§ WHAT THE EXERCISE ASKS:
Using the records that follow, work out how many lines hold the string "Left" and provide that number only.

RECORDS FOR THE TASK Start Marker

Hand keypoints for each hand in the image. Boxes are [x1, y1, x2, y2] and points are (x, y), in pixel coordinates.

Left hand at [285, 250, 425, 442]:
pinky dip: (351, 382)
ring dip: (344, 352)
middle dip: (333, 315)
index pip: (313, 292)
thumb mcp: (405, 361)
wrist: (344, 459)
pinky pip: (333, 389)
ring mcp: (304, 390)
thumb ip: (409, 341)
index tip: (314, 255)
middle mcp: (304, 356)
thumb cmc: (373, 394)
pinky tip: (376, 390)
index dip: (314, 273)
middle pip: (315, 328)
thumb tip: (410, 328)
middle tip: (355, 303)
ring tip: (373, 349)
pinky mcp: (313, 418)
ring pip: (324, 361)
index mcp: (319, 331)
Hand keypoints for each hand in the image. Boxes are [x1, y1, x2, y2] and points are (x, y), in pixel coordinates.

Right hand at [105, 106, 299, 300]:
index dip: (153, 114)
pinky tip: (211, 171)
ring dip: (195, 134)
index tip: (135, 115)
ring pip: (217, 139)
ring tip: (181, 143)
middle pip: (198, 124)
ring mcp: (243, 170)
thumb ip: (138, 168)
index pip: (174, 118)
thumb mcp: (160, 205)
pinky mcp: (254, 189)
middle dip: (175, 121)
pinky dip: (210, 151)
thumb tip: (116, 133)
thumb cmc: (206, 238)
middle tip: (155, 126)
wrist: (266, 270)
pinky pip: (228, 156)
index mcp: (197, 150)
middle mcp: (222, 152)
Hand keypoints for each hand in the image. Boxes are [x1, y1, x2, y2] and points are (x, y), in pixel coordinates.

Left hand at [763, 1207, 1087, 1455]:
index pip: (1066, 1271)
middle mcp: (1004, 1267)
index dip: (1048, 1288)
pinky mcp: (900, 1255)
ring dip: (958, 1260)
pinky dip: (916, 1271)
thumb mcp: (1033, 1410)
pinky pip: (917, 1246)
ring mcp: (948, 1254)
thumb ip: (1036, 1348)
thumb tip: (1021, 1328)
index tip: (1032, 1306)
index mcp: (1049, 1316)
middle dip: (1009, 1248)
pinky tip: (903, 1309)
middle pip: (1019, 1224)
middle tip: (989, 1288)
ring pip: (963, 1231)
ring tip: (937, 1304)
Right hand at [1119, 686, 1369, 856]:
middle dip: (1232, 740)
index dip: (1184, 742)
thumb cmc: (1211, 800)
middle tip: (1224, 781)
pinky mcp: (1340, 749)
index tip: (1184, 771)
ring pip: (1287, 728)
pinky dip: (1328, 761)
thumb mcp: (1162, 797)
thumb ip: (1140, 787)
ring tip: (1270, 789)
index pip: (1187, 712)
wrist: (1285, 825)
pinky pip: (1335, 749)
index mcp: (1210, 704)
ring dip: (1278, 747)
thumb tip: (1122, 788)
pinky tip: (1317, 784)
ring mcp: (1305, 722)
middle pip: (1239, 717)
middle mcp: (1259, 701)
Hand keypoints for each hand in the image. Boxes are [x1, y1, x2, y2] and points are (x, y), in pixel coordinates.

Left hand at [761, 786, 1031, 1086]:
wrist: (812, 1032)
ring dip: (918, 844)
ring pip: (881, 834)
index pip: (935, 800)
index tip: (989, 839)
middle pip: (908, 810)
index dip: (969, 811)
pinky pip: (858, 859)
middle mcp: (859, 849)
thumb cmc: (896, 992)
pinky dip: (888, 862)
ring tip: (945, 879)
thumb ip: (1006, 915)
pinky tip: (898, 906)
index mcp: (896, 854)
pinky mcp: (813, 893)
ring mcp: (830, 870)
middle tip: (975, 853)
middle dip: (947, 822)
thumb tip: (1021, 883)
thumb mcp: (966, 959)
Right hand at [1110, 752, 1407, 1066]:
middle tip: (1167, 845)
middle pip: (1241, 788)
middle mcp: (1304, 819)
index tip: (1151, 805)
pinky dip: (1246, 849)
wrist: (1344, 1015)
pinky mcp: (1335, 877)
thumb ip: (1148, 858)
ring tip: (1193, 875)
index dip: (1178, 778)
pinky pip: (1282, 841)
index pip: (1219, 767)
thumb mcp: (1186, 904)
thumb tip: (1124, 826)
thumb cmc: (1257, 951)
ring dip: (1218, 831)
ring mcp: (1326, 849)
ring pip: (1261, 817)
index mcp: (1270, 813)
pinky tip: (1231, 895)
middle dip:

RECORDS FOR THE TASK End Marker

§ REPLY:
3